#### Work to be completed:
Search the material for the word "Example" and report each line where it turns up.

#### Records to process:
* * * * * * *

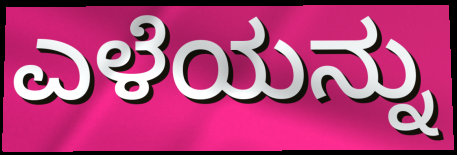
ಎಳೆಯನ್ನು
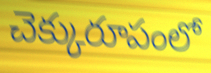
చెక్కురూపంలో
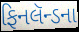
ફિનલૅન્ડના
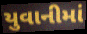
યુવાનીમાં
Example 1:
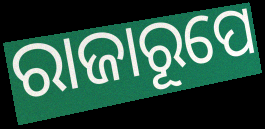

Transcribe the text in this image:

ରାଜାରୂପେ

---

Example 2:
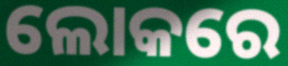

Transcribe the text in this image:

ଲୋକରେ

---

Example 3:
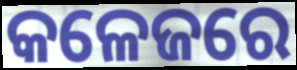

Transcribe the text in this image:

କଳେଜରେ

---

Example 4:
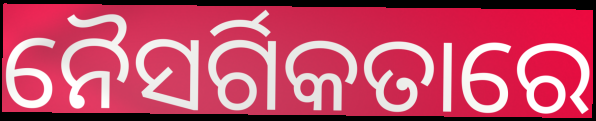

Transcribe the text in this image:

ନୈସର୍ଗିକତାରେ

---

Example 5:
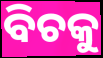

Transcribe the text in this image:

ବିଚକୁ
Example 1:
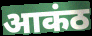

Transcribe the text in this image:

* * * * * * *

#### Answer to this problem:
Example 1:
Example 2:
Example 3:
Example 4:
Example 5:
Example 1:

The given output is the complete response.